Immigration lawyers in Mississippi are volunteering their time to offer advice to families caught up in a series of raids by federal officials last week. MPB's Ezra Wall spoke to one girl whose father is still in custody.
Michelle is still emotional about the way she found out her father had been arrested by federal agents last week. The Leake Central sixth-grader was on the bus when she got the news, ready to head home after her first day back to school. She said her family misses her father emotionally and financially.
"He always give us food, water, and he always buy us clothes every year for school," says Michelle. "And Friday (payday) he would have gave us food and water, but really we don't have nothing right now."
Michelle's mother is at the free legal clinic being held at St. Anne Catholic Church in Carthage. They're trying to help Hector Garcia, Michelle's father. Immigration attorneys are volunteering to help families affected by recent raids.

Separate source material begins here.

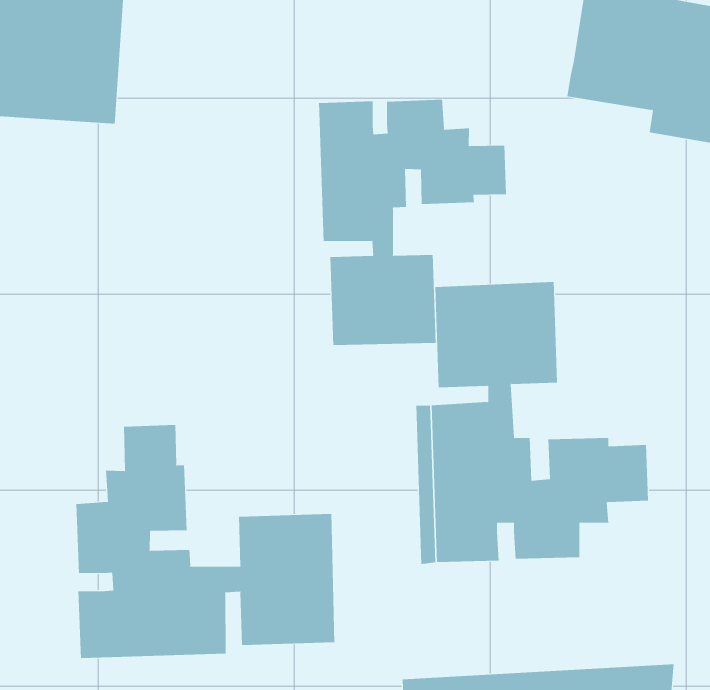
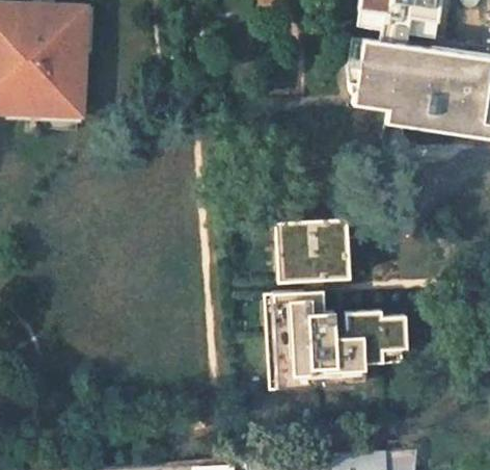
building: [318,99,506,346] -> none
building: [76,424,335,659] -> none

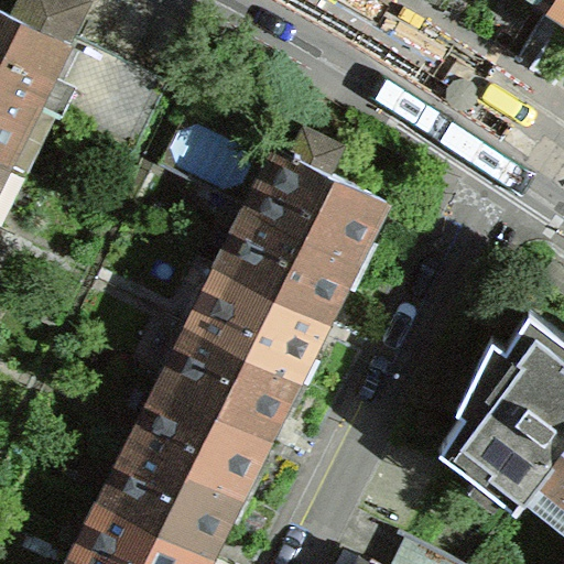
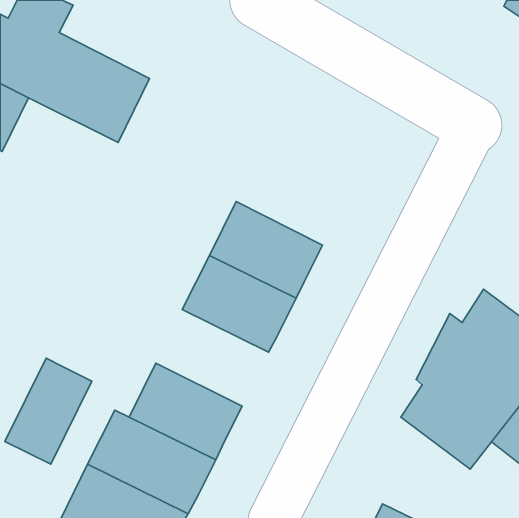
building: [257,134,381,268] -> none
building: [170,337,292,442] -> none
building: none -> [5,358,92,464]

Camila Herrera is the services director for the Tennessee Immigrants and Refugee Rights Coalition. Events in her state have given her experience coordinating legal clinics like the one in Carthage. She has some advice for migrant families in Mississippi.
"Everyone, regardless of their immigration status, still has constitutional rights," says Herrera. "It's important for them to know that they have the right to remain silent, not to give out information, that they have the right to see an attorney."
About half of the nearly 700 people arrested in Mississippi last week have been released, but have pending court dates. The others may face even more complicated legal issues.
Legal issues aside, young Michelle just wants her dad back.
"I would like him to know that I always will love him," says Michelle, "and I really want him to stay over here."